Aleppo Ensemble

Aleppian wasla music and whirling dervish dance from Syria
New York, New York

Photo: Omar Saad

Photo: Omar Saad

The Aleppo Ensemble is a New York-based group devoted to performing and preserving the rich heritage of wasla music, song, poetry, and dance from Aleppo. The group’s mission has been made all the more urgent in recent years with the physical and cultural destruction of Aleppo, long the cultural capital of Syria where Muslim, Christian, and Jewish traditions came together. Through their work, they strive to reach Syrian refugees as well as Syrian Americans whose history in the U.S. goes back over a hundred years, two groups that share the fear that they are witnessing the destruction of their homeland. The Aleppo Ensemble’s music and story is a timely reminder that cultural traditions are often deeply held across time and place, often in spite of historic humanitarian crises.

The wasla is a musical suite that is the focal point for evening gatherings devoted to traditional Arab classical music. Dating back hundreds of years, the Aleppian wasla is heard at both Sufi religious events and secular performances. Based on various Syrian and Arabic maqams (modes), the wasla includes both improvised and composed instrumental and vocal pieces.

Aleppo Ensemble founder and oud virtuoso Mohamed Alsiadi grew up in a music-loving Sufi household in Syria. Living through the civil war that ravaged the country from 1979 to 1982 made him realize the need to preserve the legacy of Aleppian waslas. After that war concluded his mother found a box of wasla cassettes that he came to treasure. Alsiadi spent eight years studying with oud master Nadim Al Darwish, the son of Ali Al Darwish, an early 20th century musician and scholar who has been called one of Aleppo’s most famous musical sons. Alsiadi began collecting and transcribing waslas from Syrian musicians and radio stations while also launching an accomplished career as a performer and academic.

In 1996 Alsiadi moved to the United States, where he is now on the faculties at both Fordham and Rutgers. He co-founded the Aleppo Ensemble with percussionist A. P. Joseph, whose grandparents immigrated from Syria to the United States.
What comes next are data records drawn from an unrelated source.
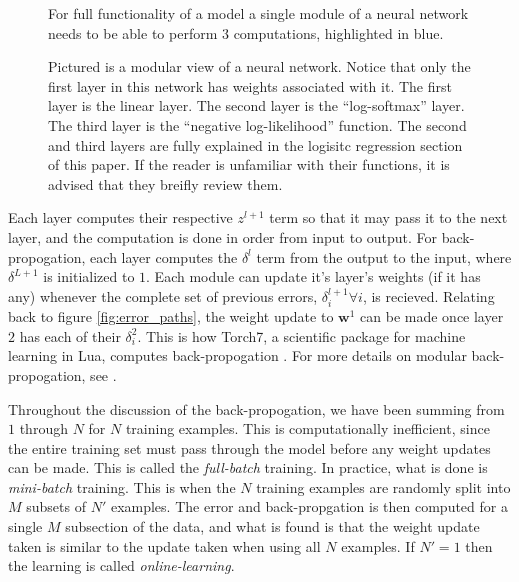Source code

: \documentclass[11pt]{article}
\begin{document}
\begin{minipage}{0.37\linewidth}
  \begin{figure}[H]
    \centering
    
    \caption{For full functionality of a model a single module of a neural network needs to be able to perform $3$ computations, highlighted in blue.}
    \label{fig:single_module}
  \end{figure}
\end{minipage}\hfill
\begin{minipage}{0.57\linewidth}
  \begin{figure}[H]
    \centering
    
    \caption{Pictured is a modular view of a neural network. Notice that only the first layer in this network has weights associated with it. The first layer is the linear layer. The second layer is the ``log-softmax'' layer. The third layer is the ``negative log-likelihood'' function. The second and third layers are fully explained in the logisitc regression section of this paper. If the reader is unfamiliar with their functions, it is advised that they breifly review them.}
    \label{fig:module_nn}
  \end{figure}
\end{minipage}
\vspace{1cm}

Each layer computes their respective $z^{l+1}$ term so that it may pass it to the next layer, and the computation is done in order from input to output. For back-propogation, each layer computes the $\delta^{l}$ term from the output to the input, where $\delta^{L+1}$ is initialized to $1$. Each module can update it's layer's weights (if it has any) whenever the complete set of previous errors, $\delta_{i}^{l+1} \forall i$, is recieved. Relating back to figure \ref{fig:error_paths}, the weight update to $\mathbf{w}^{1}$ can be made once layer $2$ has each of their $\delta_{i}^{2}$. This is how Torch7, a scientific package for machine learning in Lua, computes back-propogation \cite{torch}. For more details on modular back-propogation, see \cite{Freitas}.

Throughout the discussion of the back-propogation, we have been summing from $1$ through $N$ for $N$ training examples. This is computationally inefficient, since the entire training set must pass through the model before any weight updates can be made. This is called the \emph{full-batch} training. In practice, what is done is \emph{mini-batch} training. This is when the $N$ training examples are randomly split into $M$ subsets of $N'$ examples. The error and back-propgation is then computed for a single $M$ subsection of the data, and what is found is that the weight update taken is similar to the update taken when using all $N$ examples. If $N' = 1$ then the learning is called \emph{online-learning}.
\end{document}
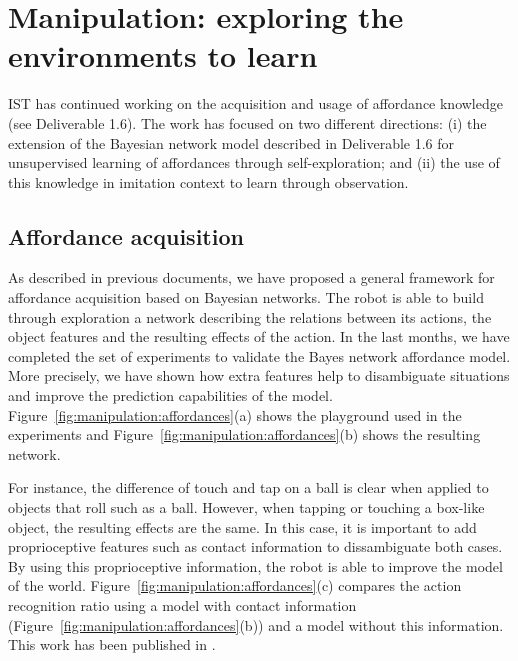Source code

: \section{Manipulation: exploring the environments to learn}

\label{sect:manipulation}

IST has continued working on the acquisition and usage of affordance
knowledge (see Deliverable 1.6). The work has focused on two different
directions: (i) the extension of the Bayesian network model described
in Deliverable 1.6 for unsupervised learning of  affordances through
self-exploration; and (ii) the use of this knowledge in imitation
context to learn through observation.

\subsection{Affordance acquisition}
As described in previous documents, we have proposed a general
framework for affordance acquisition based on Bayesian networks. The
robot is able to build through exploration a network describing the
relations between its actions, the object features and the resulting
effects of the action. In the last months, we have completed the set
of experiments to validate the Bayes network affordance model. More
precisely, we have shown how extra features help to disambiguate
situations and improve the prediction capabilities of the
model. Figure~\ref{fig:manipulation:affordances}(a) shows the playground used in the experiments and
Figure~\ref{fig:manipulation:affordances}(b) shows the resulting network.

For instance, the difference of touch and tap on a ball is clear when
applied to objects that roll such as a ball. However, when tapping or
touching a box-like object, the resulting effects are the same. In
this case, it is important to add proprioceptive features such as
contact information to dissambiguate both cases. By using this
proprioceptive information, the robot is able to improve the model of
the world. Figure~\ref{fig:manipulation:affordances}(c) compares the action recognition ratio using a
model with contact information (Figure~\ref{fig:manipulation:affordances}(b)) and a model without this
information.
This work has been published in \cite{montesano:etal:2007}.

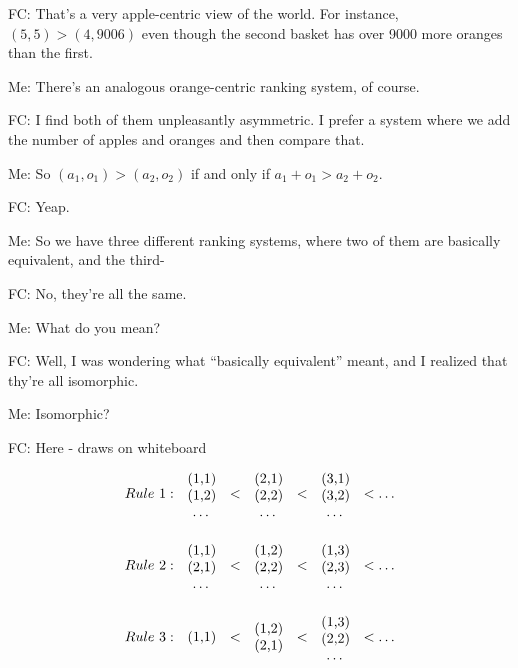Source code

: \documentclass[a4paper,12pt]{article}
\begin{document}
FC: That's a very apple-centric view of the world. For instance, $(5,5) > (4,9006)$ even though the second basket has over 9000 more oranges than the first.

Me: There's an analogous orange-centric ranking system, of course.

FC: I find both of them unpleasantly asymmetric. I prefer a system where we add the number of apples and oranges and then compare that.

Me: So $(a_1, o_1) > (a_2, o_2)$ if and only if $a_1 + o_1 > a_2 + o_2$.

FC: Yeap.

Me: So we have three different ranking systems, where two of them are basically equivalent, and the third-

FC: No, they're all the same.

Me: What do you mean?

FC: Well, I was wondering what ``basically equivalent'' meant, and I realized that thy're all isomorphic.

Me: Isomorphic?

FC: Here - draws on whiteboard

\begin{align*}
Rule\ 1&: \parbox[c]{0.1\textwidth}{\centering (1,1) \\ (1,2) \\ \ldots} < \parbox[c]{0.1\textwidth}{\centering (2,1) \\ (2,2) \\ \ldots} < \parbox[c]{0.1\textwidth}{\centering (3,1) \\ (3,2) \\ \ldots} < \ldots \\ \\
Rule\ 2&: \parbox[c]{0.1\textwidth}{\centering (1,1) \\ (2,1) \\ \ldots} < \parbox[c]{0.1\textwidth}{\centering (1,2) \\ (2,2) \\ \ldots} < \parbox[c]{0.1\textwidth}{\centering (1,3) \\ (2,3) \\ \ldots} < \ldots \\ \\
Rule\ 3&: \parbox[c]{0.1\textwidth}{\centering (1,1)} < \parbox[c]{0.1\textwidth}{\centering (1,2) \\ (2,1)} < \parbox[c]{0.1\textwidth}{\centering (1,3) \\ (2,2) \\ \ldots} < \ldots \\
\end{align*}
\end{document}
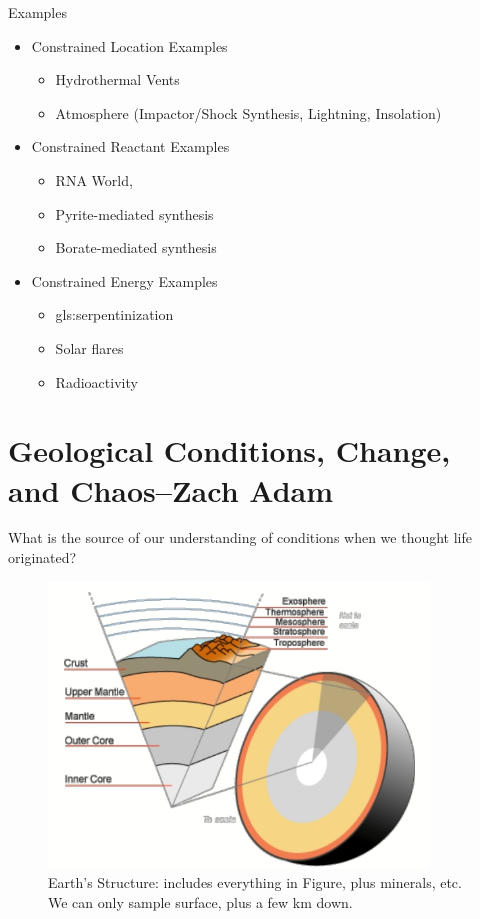 \documentclass[]{article}
\begin{document}
Examples
\begin{itemize}
	\item Constrained Location Examples \begin{itemize}
		\item Hydrothermal Vents\cite{martin2006origin}
		\item Atmosphere (Impactor/Shock Synthesis, Lightning,
		Insolation)\cite{chyba1992endogenous} \cite{miller1959organic}
	\end{itemize}
	\item Constrained Reactant Examples 
	\begin{itemize}
		\item RNA World\cite{powner2009synthesis},
		\item Pyrite-mediated synthesis\cite{wachtershauser1993cradle}
		\item Borate-mediated synthesis\cite{grew2011borate}
	\end{itemize}
	\item Constrained Energy Examples
	\begin{itemize}
		\item \Gls{gls:serpentinization}\cite{schrenk2013serpentinization}
		\item Solar flares\cite{airapetian2016prebiotic}
		\item Radioactivity\cite{yi2018radiolytic} \cite{adam2018estimating}
	\end{itemize}
\end{itemize}

\section[Geological Conditions, Change, and Chaos]{Geological Conditions, Change, and Chaos--Zach Adam}

What is the source of our understanding of conditions when we thought life originated?
\begin{figure}[H]
	\caption[Earth's Structure]{Earth's Structure: includes everything in Figure, plus minerals, etc. We can only sample surface, plus a few km  down.}\label{fig:EarthStructure} 
	\includegraphics[width=0.9\textwidth]{EarthStructure}
\end{figure}
\end{document}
The ensemble also includes vocalists Faraj Abyad and Sumar Frejat, as well as Yasser Abu Mustafa on violin, Zafer Tawil on qanun (a plucked zither shaped like a trapezoid), and Nazier Massri on daf (frame drum) and riq (tambourine). At special events like weddings the ensemble is joined by whirling dervishes. A mystical Sufi dance traced to the 12th century, dervishes recite the devotional Islamic prayer known as a dhikr, and dance and twirl into what has been described as an ecstatic state of trance. “The idea is that there’s nobody mediating between you and God, so you can twirl and transcend your way to God,” says Alsiadi. Two whirling dervishes, Adnan Tarakji and Yasser Darwish, will join the Aleppo Ensemble in Richmond.
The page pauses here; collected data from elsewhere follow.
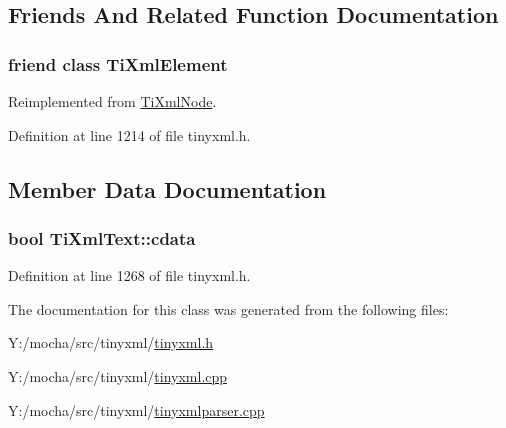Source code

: \subsection{Friends And Related Function Documentation}
\hypertarget{class_ti_xml_text_ab6592e32cb9132be517cc12a70564c4b}{
\subsubsection[{TiXmlElement}]{\setlength{\rightskip}{0pt plus 5cm}friend class {\bf TiXmlElement}}}
\label{class_ti_xml_text_ab6592e32cb9132be517cc12a70564c4b}


Reimplemented from \hyperlink{class_ti_xml_node_ab6592e32cb9132be517cc12a70564c4b}{TiXmlNode}.



Definition at line 1214 of file tinyxml.h.



\subsection{Member Data Documentation}
\hypertarget{class_ti_xml_text_a1919a0467daf2cf5d099b225add5b9f1}{
\subsubsection[{cdata}]{\setlength{\rightskip}{0pt plus 5cm}bool {\bf TiXmlText::cdata}}}
\label{class_ti_xml_text_a1919a0467daf2cf5d099b225add5b9f1}


Definition at line 1268 of file tinyxml.h.



The documentation for this class was generated from the following files:\begin{DoxyCompactItemize}
\item 
Y:/mocha/src/tinyxml/\hyperlink{tinyxml_8h}{tinyxml.h}\item 
Y:/mocha/src/tinyxml/\hyperlink{tinyxml_8cpp}{tinyxml.cpp}\item 
Y:/mocha/src/tinyxml/\hyperlink{tinyxmlparser_8cpp}{tinyxmlparser.cpp}\end{DoxyCompactItemize}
As the city and culture of Aleppo are once again suffering from the devastating effects of civil war, Alsiadi has brought its music to venues as prestigious as Carnegie Hall, where he has performed with his collaborator, the pianist and composer Malek Jandali. But also part of his mission is posting videos of waslas on YouTube where Syrian refugees around the world can see them. “Wasla is one of the few things they cannot destroy,” says Alsiadi, “because you cannot shoot music. You cannot kill music. Words sway thoughts, music moves hearts, and together they can spur action and affect the course of history.”